__What is being asked__
Which lines of the data below contain "send"? Please show them all.

Data Start Marker

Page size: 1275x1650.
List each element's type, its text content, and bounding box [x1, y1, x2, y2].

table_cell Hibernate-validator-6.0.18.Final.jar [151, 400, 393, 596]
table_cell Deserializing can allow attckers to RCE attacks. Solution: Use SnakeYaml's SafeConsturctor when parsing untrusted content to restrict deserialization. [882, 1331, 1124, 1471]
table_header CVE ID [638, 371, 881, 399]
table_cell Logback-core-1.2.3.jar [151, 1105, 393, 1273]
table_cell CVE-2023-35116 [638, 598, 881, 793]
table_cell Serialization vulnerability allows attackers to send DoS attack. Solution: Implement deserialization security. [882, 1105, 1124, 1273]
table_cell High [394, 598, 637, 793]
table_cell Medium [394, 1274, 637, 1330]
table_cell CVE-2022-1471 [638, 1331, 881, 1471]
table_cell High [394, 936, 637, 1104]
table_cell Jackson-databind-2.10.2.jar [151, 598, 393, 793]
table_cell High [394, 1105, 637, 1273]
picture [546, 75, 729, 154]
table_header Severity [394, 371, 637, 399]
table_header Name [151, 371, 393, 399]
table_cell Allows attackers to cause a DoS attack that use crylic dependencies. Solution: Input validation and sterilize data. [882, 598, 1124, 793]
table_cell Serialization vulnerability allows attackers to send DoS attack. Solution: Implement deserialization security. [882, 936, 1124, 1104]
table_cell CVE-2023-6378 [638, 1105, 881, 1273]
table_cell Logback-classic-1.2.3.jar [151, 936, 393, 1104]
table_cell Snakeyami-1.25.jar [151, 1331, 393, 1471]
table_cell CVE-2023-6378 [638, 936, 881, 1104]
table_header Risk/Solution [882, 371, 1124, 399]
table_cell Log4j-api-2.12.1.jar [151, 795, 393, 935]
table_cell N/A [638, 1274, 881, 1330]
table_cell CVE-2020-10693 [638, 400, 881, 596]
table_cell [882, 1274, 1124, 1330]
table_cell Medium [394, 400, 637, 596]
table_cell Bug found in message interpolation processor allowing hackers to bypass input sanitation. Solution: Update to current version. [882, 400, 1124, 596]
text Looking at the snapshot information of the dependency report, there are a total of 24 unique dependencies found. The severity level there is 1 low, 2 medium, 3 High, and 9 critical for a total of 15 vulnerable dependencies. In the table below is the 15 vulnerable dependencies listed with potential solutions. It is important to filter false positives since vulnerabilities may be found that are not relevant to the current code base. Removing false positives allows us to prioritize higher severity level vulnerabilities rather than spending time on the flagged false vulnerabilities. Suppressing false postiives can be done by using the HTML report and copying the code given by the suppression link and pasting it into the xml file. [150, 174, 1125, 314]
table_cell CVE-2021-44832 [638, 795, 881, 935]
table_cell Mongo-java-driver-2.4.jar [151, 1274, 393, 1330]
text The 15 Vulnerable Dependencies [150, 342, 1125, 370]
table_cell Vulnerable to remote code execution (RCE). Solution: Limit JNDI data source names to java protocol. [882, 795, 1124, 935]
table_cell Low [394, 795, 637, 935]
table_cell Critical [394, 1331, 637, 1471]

Data End Marker

__Written solution__
table_cell Serialization vulnerability allows attackers to send DoS attack. Solution: Implement deserialization security. [882, 1105, 1124, 1273]
table_cell Serialization vulnerability allows attackers to send DoS attack. Solution: Implement deserialization security. [882, 936, 1124, 1104]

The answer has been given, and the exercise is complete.